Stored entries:
'''

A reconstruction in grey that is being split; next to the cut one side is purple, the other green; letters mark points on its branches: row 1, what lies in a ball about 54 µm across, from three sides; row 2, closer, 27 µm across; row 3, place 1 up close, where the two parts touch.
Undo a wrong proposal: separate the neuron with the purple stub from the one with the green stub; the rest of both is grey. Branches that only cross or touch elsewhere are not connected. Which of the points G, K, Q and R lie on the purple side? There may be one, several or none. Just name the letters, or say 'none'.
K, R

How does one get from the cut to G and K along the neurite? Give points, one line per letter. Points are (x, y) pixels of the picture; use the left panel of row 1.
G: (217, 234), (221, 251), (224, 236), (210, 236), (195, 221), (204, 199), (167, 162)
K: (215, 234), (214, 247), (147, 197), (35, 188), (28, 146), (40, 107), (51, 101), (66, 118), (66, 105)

'''
'''

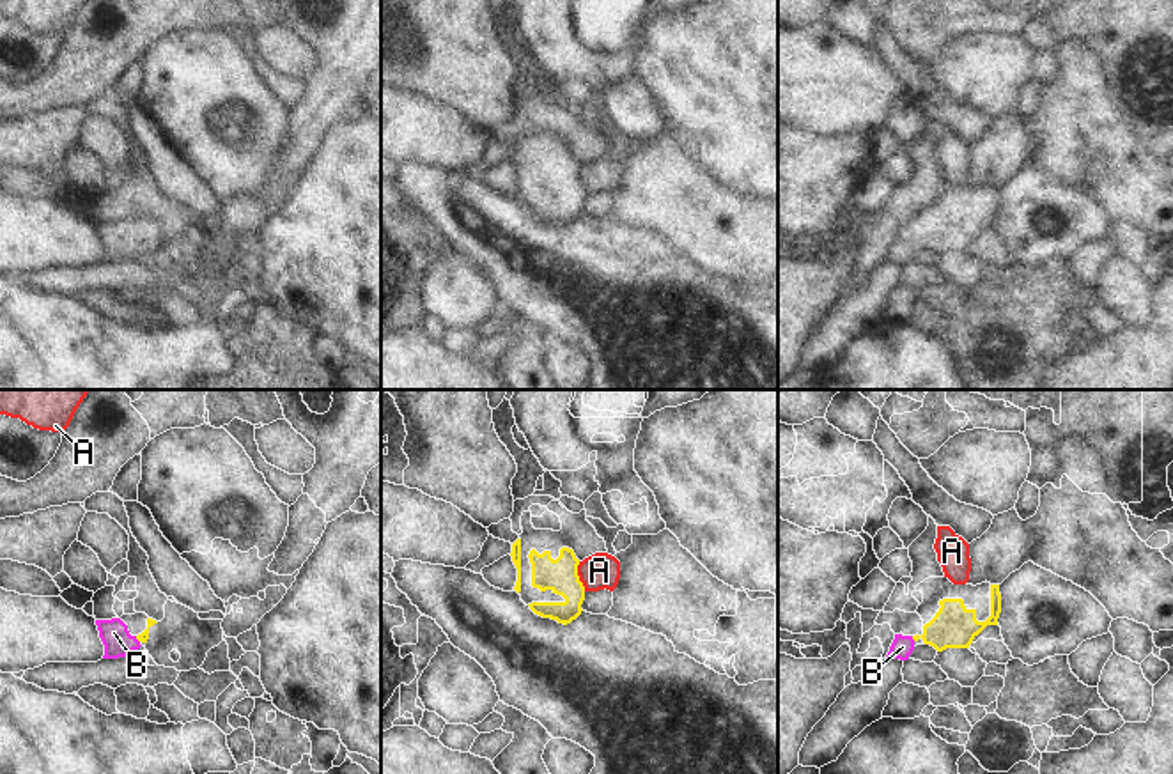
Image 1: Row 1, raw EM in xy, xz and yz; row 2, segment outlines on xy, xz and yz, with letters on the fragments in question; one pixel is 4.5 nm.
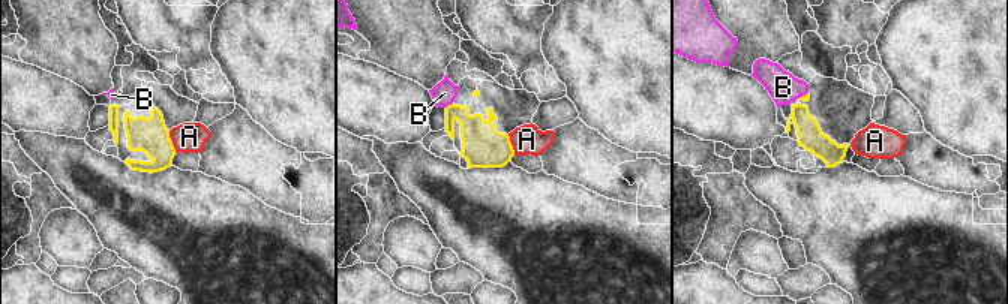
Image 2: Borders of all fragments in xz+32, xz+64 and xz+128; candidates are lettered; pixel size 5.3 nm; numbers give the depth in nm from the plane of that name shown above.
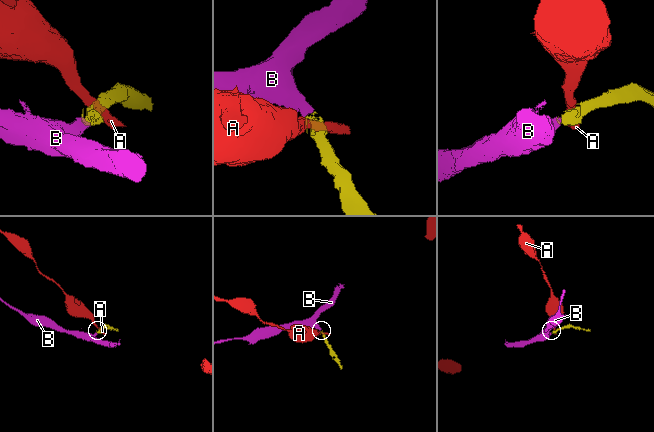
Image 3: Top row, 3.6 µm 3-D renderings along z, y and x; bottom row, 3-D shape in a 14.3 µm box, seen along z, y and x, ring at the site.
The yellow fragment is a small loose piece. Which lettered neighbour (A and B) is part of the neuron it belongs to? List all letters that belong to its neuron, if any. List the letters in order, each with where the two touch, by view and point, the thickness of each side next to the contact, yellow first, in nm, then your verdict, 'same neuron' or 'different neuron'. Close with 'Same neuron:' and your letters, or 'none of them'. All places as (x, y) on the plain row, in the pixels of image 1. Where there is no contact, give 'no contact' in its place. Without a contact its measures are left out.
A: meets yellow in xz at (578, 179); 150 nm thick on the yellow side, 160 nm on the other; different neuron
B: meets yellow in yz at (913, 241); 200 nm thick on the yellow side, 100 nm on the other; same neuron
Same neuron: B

'''
'''

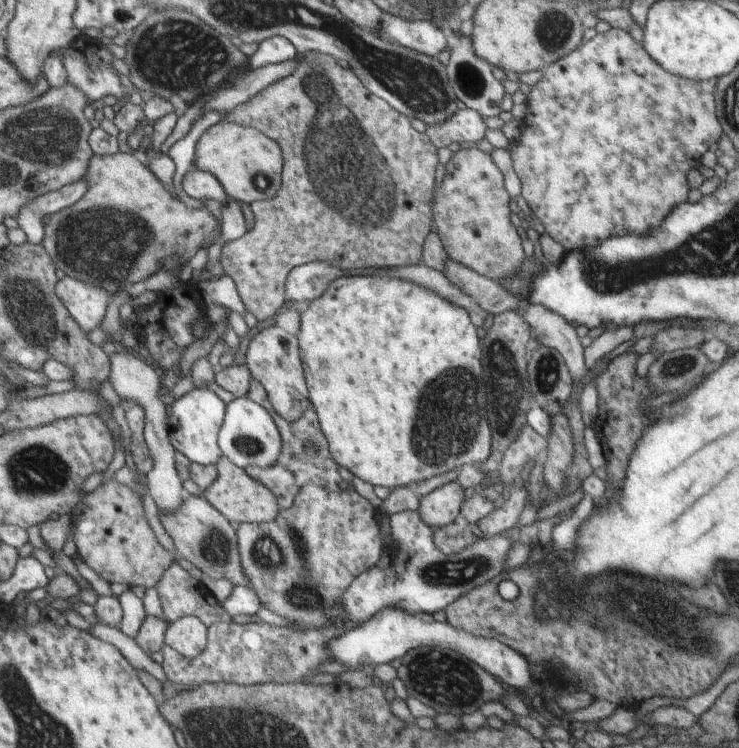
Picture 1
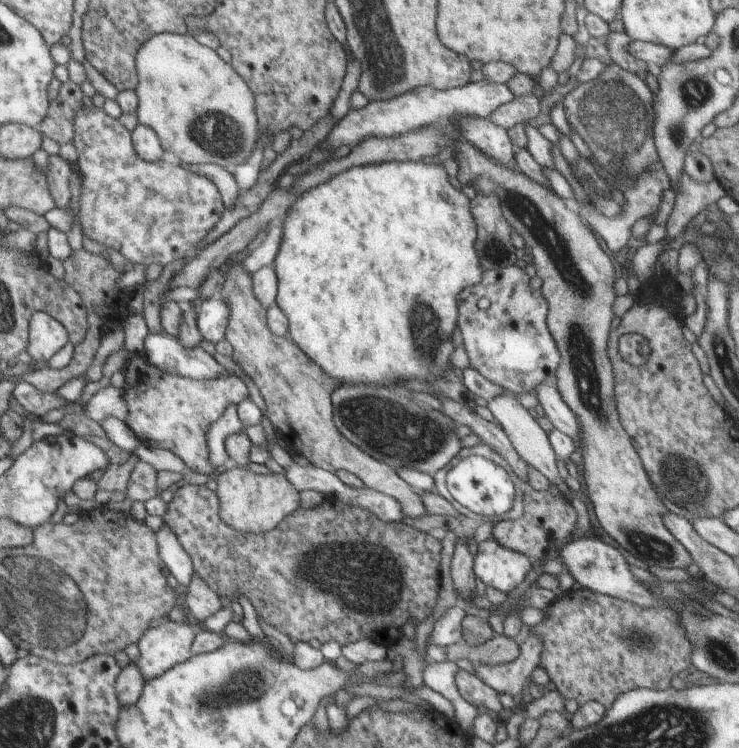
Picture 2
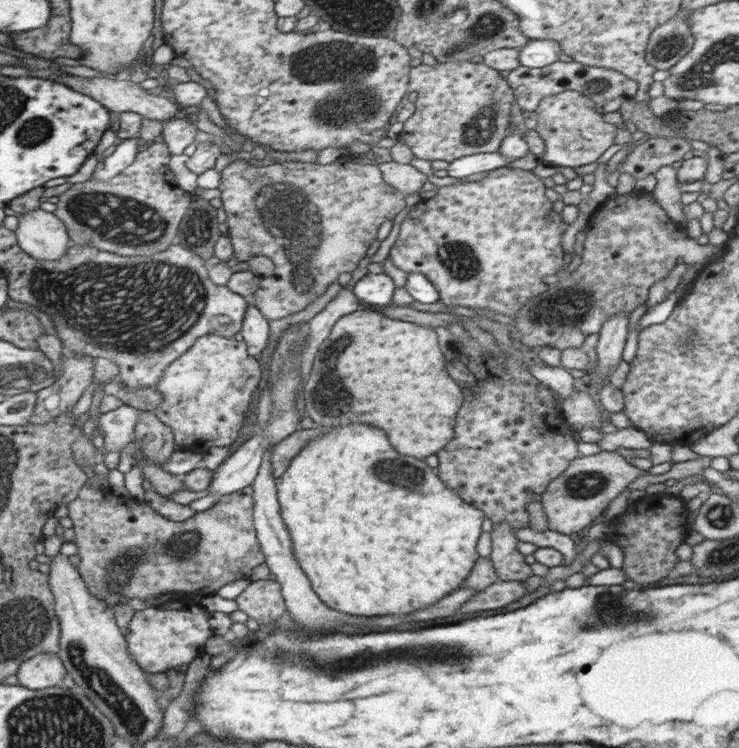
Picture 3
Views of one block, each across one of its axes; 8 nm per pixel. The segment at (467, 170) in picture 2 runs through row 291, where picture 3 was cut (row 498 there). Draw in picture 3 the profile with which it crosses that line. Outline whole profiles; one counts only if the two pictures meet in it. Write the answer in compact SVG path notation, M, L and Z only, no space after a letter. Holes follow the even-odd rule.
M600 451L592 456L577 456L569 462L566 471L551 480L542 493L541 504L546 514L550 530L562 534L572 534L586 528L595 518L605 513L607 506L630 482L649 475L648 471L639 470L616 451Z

'''

■ What needs to be done ■
Only the number is wanted: how many lines in the data include the string "fragments"?

■ Task solution ■
2